▸ **Description of the task**
Filter the entries below, keeping only lines with the word "Brakes".

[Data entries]
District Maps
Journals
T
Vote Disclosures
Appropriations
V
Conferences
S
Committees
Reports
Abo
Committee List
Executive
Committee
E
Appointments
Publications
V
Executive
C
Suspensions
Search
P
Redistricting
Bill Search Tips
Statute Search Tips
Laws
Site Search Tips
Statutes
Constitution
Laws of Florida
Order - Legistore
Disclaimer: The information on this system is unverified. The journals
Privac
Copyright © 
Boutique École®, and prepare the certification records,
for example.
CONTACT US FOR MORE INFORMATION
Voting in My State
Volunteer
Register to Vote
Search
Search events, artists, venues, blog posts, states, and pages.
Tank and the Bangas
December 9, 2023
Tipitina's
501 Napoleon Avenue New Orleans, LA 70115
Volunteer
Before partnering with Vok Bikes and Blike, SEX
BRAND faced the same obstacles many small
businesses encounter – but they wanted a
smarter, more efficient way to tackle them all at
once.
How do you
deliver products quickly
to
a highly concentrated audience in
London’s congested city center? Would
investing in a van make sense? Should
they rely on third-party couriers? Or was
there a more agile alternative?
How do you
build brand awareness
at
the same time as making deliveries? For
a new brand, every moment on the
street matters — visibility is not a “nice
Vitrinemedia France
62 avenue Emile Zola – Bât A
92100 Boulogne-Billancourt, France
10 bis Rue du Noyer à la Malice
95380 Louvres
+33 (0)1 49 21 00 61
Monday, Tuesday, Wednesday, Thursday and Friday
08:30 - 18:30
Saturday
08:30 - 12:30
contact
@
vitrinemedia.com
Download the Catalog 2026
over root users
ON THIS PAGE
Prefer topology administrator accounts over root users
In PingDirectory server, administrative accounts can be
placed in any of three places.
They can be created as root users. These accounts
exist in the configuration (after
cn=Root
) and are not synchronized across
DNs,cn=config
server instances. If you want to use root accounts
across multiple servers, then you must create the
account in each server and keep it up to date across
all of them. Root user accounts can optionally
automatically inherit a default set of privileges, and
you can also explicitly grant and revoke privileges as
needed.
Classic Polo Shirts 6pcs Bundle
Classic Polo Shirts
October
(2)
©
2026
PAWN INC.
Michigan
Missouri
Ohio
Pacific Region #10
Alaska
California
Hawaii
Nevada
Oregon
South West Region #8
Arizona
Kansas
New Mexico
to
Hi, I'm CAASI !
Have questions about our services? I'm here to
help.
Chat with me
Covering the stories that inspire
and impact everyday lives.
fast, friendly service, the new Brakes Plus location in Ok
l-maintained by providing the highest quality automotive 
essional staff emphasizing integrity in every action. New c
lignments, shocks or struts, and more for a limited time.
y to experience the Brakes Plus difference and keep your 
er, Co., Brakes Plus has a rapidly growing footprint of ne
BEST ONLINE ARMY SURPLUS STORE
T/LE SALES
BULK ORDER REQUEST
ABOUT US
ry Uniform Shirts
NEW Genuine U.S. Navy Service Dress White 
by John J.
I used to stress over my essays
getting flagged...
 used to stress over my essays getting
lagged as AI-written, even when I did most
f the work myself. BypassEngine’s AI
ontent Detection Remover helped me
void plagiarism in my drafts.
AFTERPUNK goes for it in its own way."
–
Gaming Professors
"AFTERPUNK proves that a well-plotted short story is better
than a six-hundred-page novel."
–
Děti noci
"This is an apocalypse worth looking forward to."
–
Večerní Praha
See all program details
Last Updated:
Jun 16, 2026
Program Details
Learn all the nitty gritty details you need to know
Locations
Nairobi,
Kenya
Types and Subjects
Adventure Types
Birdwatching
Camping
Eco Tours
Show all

▸ **Written answer**
fast, friendly service, the new Brakes Plus location in Ok
y to experience the Brakes Plus difference and keep your 
er, Co., Brakes Plus has a rapidly growing footprint of ne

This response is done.